Machine-readable hardware designs:
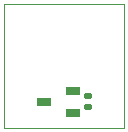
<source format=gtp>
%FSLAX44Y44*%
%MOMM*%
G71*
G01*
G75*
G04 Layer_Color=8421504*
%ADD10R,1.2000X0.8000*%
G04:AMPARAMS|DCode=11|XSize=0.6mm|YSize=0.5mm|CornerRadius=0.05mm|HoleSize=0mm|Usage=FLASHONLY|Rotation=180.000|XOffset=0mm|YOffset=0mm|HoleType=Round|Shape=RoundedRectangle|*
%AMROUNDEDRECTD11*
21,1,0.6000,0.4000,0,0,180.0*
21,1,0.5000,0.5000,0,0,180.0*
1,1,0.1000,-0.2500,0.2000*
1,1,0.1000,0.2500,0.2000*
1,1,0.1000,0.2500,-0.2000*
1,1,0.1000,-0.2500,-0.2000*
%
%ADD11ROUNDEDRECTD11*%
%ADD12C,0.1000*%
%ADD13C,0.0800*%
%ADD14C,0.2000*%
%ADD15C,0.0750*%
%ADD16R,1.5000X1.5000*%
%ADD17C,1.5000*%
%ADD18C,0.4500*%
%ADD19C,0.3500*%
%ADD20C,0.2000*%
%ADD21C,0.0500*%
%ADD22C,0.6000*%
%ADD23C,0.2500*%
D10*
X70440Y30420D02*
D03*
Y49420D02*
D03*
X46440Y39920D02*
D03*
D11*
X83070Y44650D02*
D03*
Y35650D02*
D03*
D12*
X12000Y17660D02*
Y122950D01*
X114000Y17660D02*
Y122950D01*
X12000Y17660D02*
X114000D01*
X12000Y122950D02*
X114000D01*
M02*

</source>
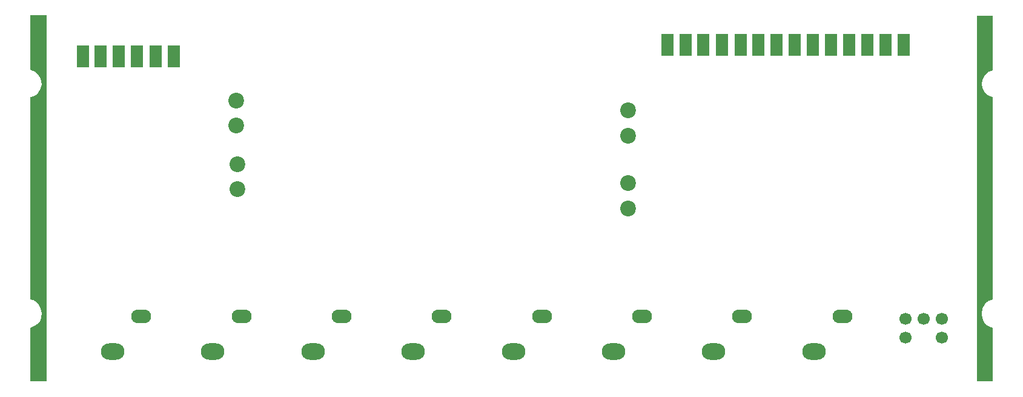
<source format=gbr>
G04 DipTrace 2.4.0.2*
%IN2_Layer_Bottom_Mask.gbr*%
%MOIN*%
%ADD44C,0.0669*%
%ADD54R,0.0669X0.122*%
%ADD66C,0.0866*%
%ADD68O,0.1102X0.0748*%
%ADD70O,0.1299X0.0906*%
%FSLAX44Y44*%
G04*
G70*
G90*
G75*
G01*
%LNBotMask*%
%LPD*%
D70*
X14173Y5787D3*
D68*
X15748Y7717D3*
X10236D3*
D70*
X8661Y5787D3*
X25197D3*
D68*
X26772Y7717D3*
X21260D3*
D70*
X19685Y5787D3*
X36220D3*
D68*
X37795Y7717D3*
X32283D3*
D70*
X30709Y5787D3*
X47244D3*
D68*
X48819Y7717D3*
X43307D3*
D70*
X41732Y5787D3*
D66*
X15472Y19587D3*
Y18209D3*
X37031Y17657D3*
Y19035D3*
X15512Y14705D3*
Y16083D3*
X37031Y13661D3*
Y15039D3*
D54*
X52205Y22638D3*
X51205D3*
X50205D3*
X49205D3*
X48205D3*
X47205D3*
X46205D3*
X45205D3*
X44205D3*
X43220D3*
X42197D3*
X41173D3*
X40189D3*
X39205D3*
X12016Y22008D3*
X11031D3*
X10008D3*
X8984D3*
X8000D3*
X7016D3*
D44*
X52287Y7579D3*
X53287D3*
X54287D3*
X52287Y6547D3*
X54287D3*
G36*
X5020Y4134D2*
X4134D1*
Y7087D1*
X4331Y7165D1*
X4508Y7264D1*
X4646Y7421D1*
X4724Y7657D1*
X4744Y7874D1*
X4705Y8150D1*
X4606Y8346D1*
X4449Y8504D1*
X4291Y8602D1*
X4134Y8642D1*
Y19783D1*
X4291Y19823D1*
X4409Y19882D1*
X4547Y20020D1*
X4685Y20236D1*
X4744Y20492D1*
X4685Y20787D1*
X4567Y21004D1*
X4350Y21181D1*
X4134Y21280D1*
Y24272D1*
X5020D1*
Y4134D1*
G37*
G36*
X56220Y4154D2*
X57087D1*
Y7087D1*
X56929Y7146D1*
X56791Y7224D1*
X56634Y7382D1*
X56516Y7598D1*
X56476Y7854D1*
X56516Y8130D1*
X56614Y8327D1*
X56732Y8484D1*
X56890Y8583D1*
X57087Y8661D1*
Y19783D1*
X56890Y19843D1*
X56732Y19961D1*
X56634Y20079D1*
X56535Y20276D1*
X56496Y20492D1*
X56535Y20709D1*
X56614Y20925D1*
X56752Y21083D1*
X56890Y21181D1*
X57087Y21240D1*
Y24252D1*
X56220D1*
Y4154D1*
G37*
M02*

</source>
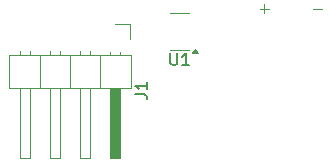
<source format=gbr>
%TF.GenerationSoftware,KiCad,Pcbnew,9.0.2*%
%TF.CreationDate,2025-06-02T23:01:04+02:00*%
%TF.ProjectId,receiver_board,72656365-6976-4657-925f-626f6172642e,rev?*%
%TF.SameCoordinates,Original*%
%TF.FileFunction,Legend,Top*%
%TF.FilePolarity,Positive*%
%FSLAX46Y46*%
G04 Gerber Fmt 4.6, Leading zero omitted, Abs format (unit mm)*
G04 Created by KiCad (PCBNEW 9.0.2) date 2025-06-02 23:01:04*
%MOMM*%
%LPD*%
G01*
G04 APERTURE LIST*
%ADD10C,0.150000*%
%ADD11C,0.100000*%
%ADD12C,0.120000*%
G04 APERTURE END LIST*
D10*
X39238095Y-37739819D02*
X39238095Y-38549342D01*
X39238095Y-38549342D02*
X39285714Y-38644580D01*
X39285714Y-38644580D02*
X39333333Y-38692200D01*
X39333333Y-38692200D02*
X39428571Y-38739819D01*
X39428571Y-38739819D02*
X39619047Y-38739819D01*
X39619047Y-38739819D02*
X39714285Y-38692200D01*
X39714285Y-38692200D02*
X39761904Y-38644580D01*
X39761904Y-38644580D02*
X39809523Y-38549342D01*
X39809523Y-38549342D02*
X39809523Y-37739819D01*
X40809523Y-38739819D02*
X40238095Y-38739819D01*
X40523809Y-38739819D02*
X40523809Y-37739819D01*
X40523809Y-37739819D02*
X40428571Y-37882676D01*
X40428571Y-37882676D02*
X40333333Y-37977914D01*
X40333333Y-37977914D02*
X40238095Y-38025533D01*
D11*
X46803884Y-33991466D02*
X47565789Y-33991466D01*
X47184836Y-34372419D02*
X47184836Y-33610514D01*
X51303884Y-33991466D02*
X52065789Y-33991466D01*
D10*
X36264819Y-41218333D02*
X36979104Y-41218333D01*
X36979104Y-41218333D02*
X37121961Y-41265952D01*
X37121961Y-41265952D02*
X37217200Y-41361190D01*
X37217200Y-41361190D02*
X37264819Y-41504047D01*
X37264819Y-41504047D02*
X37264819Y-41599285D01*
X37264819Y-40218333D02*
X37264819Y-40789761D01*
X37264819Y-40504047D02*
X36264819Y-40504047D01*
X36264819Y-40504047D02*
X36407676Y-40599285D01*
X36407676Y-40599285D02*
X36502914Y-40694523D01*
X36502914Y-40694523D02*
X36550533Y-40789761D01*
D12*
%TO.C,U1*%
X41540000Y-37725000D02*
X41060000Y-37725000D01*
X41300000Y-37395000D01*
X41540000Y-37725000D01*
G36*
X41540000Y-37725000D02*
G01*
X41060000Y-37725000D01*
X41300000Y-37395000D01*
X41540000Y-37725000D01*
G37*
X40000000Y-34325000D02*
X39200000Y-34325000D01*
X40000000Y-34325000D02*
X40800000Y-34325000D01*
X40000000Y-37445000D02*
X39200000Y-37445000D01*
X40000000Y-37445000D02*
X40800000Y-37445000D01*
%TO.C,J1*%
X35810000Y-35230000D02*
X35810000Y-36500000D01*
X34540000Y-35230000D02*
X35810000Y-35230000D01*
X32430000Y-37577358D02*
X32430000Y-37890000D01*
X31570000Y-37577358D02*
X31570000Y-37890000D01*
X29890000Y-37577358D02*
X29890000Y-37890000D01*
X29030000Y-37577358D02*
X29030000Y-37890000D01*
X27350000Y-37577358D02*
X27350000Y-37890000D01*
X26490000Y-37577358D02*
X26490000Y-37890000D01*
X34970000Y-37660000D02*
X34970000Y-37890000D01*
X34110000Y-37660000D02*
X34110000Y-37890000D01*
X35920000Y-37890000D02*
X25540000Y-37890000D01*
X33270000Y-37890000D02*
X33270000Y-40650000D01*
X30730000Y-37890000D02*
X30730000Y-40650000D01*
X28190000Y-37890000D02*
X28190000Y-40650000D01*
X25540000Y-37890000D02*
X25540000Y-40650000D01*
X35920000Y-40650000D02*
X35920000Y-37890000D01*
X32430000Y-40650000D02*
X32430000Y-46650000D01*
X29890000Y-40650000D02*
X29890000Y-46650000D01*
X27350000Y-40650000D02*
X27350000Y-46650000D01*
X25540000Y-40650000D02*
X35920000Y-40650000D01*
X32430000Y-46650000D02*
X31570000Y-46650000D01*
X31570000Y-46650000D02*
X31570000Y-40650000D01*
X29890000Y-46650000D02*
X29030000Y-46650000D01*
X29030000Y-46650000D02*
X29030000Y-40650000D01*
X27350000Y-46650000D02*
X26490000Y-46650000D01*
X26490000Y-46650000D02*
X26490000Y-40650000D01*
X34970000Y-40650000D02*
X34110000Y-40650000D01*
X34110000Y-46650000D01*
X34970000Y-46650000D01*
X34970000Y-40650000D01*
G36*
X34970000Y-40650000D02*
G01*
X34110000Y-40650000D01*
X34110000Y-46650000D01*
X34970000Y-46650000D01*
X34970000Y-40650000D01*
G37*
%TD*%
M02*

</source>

• Task requirements: Could you state the number of lines above in which the word "APERTURE" appears? Give that number by itself.

• Completed exercise: 2